Implementation of Speaker Diarization on Client Side.
Description
Implement speaker diarization functionality on the client side to identify and separate multiple speakers from audio recordings or live audio streams. The feature should provide speaker-wise segmentation and labeling in the user interface, improving conversation readability and analysis.
Objectives
- Integrate client-side speaker diarization processing/workflow.
- Detect speaker changes within uploaded or recorded audio.
- Display speaker-separated transcripts in the frontend UI.
- Ensure smooth interaction between frontend and backend diarization services/APIs.
- Optimize performance for real-time or near real-time processing.
Scope of Work
- Add audio input handling for uploaded and recorded files.
- Implement API integration for diarization inference.
- Parse and render speaker timestamps and labels on the client side.
- Design responsive UI components for speaker-based transcript visualization.
- Handle loading states, errors, and unsupported audio formats.
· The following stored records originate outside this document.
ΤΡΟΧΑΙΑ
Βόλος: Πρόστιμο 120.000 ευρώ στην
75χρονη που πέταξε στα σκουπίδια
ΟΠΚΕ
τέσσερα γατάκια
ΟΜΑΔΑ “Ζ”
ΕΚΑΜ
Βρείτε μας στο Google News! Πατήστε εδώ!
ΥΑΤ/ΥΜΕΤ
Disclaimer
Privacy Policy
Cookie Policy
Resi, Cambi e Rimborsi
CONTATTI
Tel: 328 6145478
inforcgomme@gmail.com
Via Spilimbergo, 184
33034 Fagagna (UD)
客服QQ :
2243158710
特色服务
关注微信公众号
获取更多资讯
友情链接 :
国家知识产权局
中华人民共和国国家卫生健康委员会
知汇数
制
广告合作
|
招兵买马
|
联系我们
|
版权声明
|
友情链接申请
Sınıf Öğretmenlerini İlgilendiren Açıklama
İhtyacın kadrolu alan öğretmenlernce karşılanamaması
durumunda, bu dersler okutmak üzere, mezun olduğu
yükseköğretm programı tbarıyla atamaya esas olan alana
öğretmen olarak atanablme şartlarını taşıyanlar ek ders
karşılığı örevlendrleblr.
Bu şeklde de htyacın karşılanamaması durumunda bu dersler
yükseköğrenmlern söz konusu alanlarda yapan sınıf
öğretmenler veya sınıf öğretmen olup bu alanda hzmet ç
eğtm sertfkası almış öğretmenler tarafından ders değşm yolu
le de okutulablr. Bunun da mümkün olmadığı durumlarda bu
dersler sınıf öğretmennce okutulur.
- Ensure compatibility across major browsers and devices.
Expected Outcome
- Users can upload or record audio and view transcripts grouped by identified speakers.
- Speaker transitions are clearly visualized with timestamps and labels.
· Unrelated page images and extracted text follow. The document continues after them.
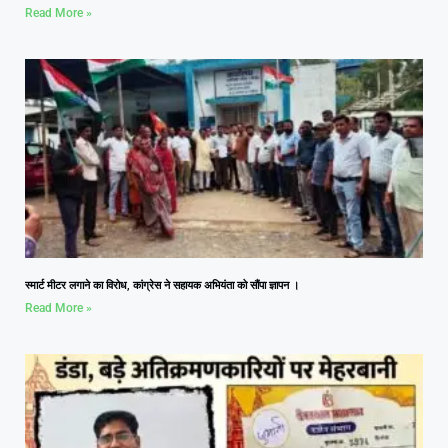
Read More »
स्मार्ट मीटर लगाने का विरोध, कांग्रेस ने सहायक अभियंता को सौंपा ज्ञापन ।
Read More »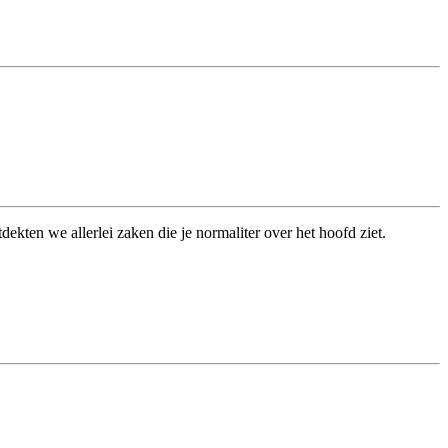
kten we allerlei zaken die je normaliter over het hoofd ziet.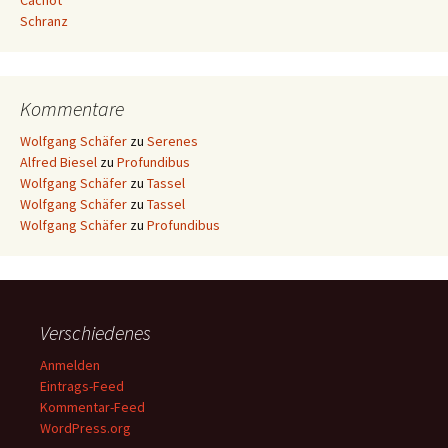
Cachot
Schranz
Kommentare
Wolfgang Schäfer
zu
Serenes
Alfred Biesel
zu
Profundibus
Wolfgang Schäfer
zu
Tassel
Wolfgang Schäfer
zu
Tassel
Wolfgang Schäfer
zu
Profundibus
Verschiedenes
Anmelden
Eintrags-Feed
Kommentar-Feed
WordPress.org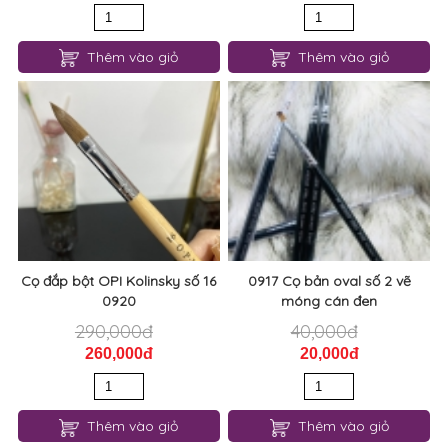
Thêm vào giỏ
Thêm vào giỏ
Cọ đắp bột OPI Kolinsky số 16
0917 Cọ bản oval số 2 vẽ
0920
móng cán đen
290,000đ
40,000đ
260,000đ
20,000đ
Thêm vào giỏ
Thêm vào giỏ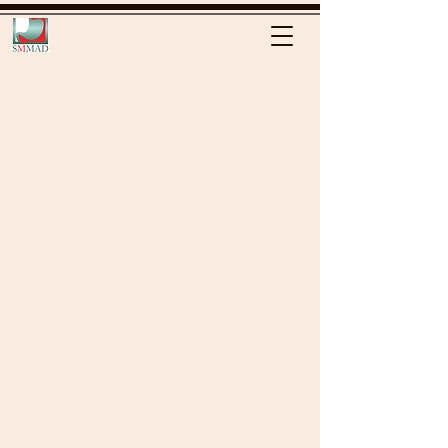
Notre histoire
- Improved usability and readability of multi-speaker conversations.
Technical Requirements
- Frontend framework integration (React/Next.js or relevant stack).
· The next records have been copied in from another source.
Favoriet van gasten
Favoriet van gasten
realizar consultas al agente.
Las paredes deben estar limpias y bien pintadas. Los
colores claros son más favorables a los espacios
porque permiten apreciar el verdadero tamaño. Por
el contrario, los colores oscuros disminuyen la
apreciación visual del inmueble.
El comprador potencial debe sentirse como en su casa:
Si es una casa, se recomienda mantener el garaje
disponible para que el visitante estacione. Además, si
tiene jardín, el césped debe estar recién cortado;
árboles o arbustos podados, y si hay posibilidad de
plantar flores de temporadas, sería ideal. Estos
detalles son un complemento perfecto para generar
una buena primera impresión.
- REST/WebSocket API communication for diarization results.
- Efficient state management for transcript updates.
- Proper error handling and validation mechanisms.
Acceptance Criteria
- Audio files are successfully processed for speaker diarization.
- Multiple speakers are accurately separated and labeled in the UI.
- Transcript rendering updates dynamically without UI issues.
- Error and edge cases are handled gracefully.
- Feature is tested and verified on supported environments.